I think about the work non profits do a lot, for some obvious reasons: I used to work for one, Greenpeace NZ, and I helped start another one, Engineers Without Borders NZ. Even for causes and purposes that aren’t particularly interesting to me, non profits are still close to my heart.
I appreciate the special something it takes for someone to decide they want to dedicate a massive amount of effort to something for a reason greater than just money.
But that’s not really what I want to write about.
What I’ve noticed recently is that the link between environmental issues and development issues is often over looked.
To be more specific - since no one knows what the hell ‘environmental issues’ or ‘development issues’ actually are! - I’m talking about the link between environment damage, destruction of habitats, pollution, climate change, etc.. and poverty, disease, hiv, political persecution, repression, etc.
So how are these linked? It’s seems likely that all these issues are the result of the same mindset. But I’d suggest its actually a more direct link then that. First just take a look at where a large amount of environmental damage is done, by whom its done, and who bears the brunt of the cost. It often occurs in developing countries, funded by governments or large corporations in developed countries.

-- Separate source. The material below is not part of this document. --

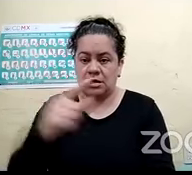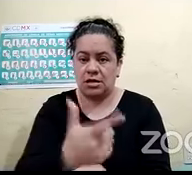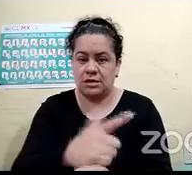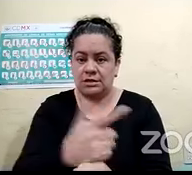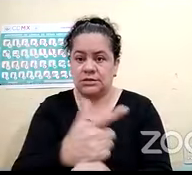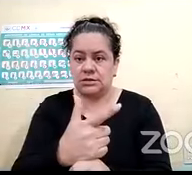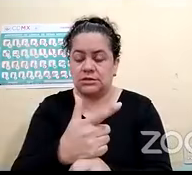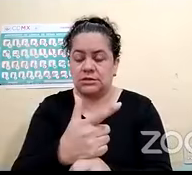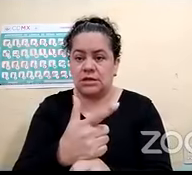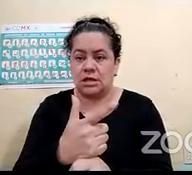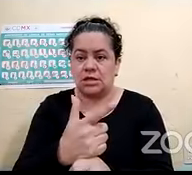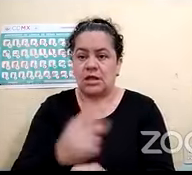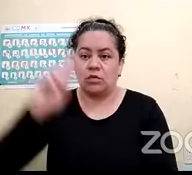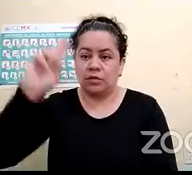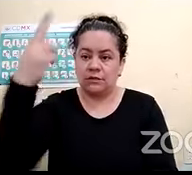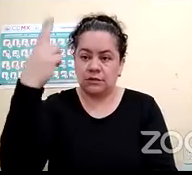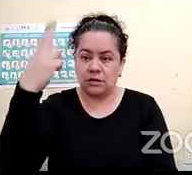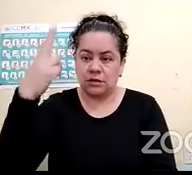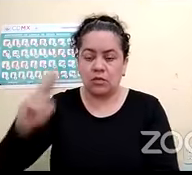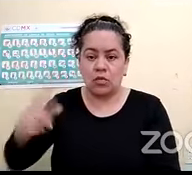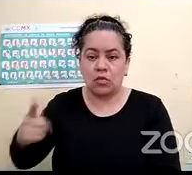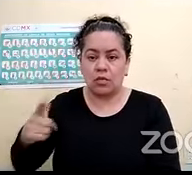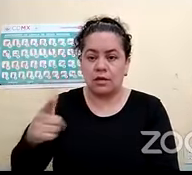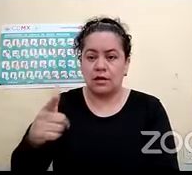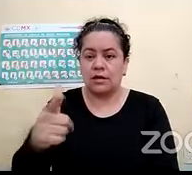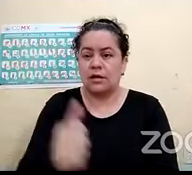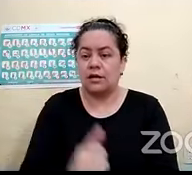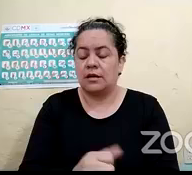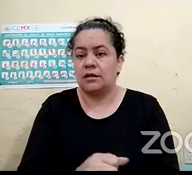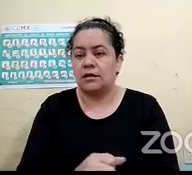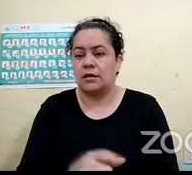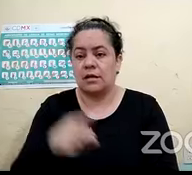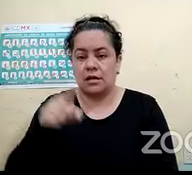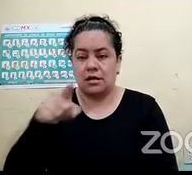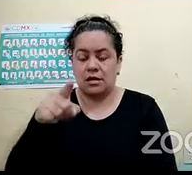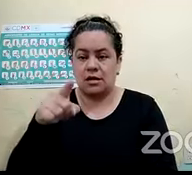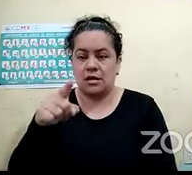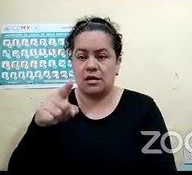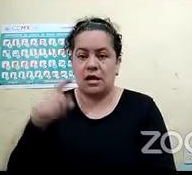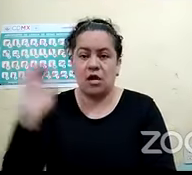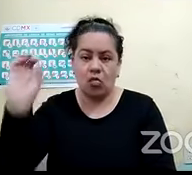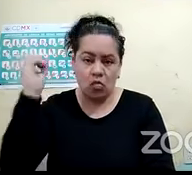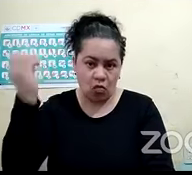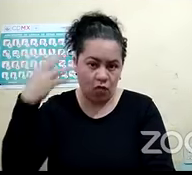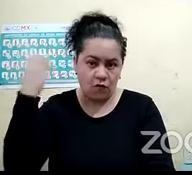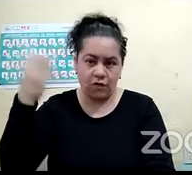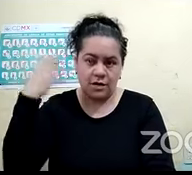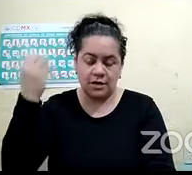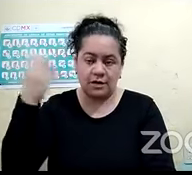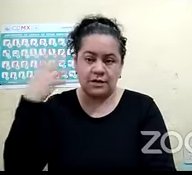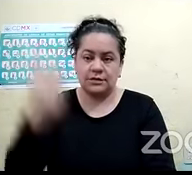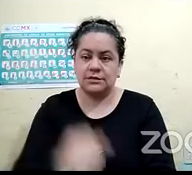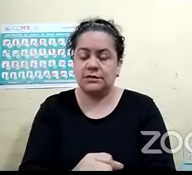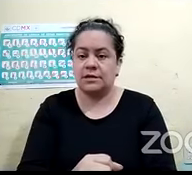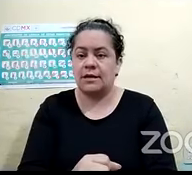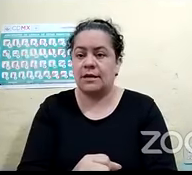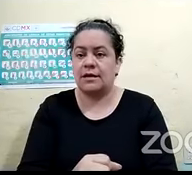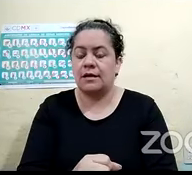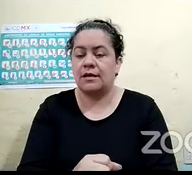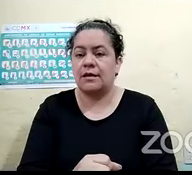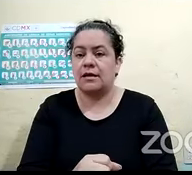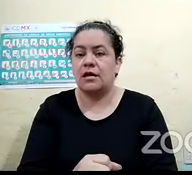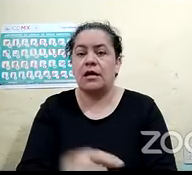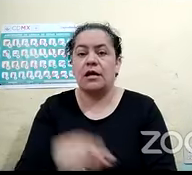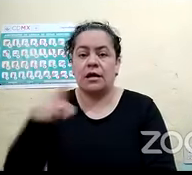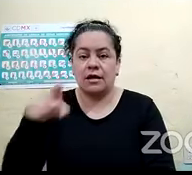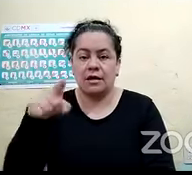Guadalajara. Es miembro y embajador de la Cámara Internacional de Conferencistas. Es miembro de la Federación Latinoamericana de Sordos Ciegos.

And poor and underpriveleged communities often bear the worst cost: destruction of their home and the environments they need to survive.
People in poverty have little power (in our current world model anyway), and have little ability to protect their environment. They’re also sometimes desperate enough that they will take a short term deal to make it through… even if it makes things worse for them later.
If these people had more power - it would be much harder for us to live the way we do, exploiting them and their resources. We do terrible damage to our own countries environments. but not on the scale (and without being noticed) that it is in developing countries.
I used to think these problems were separate. And weigh up supporting environmental charities against development charities. Usually deciding to support those fighting climate change. Reasoning that there wasn’t much point helping developing countries, if our eco system just stopped functioning. But really, you can’t have one without the other. We need to have both.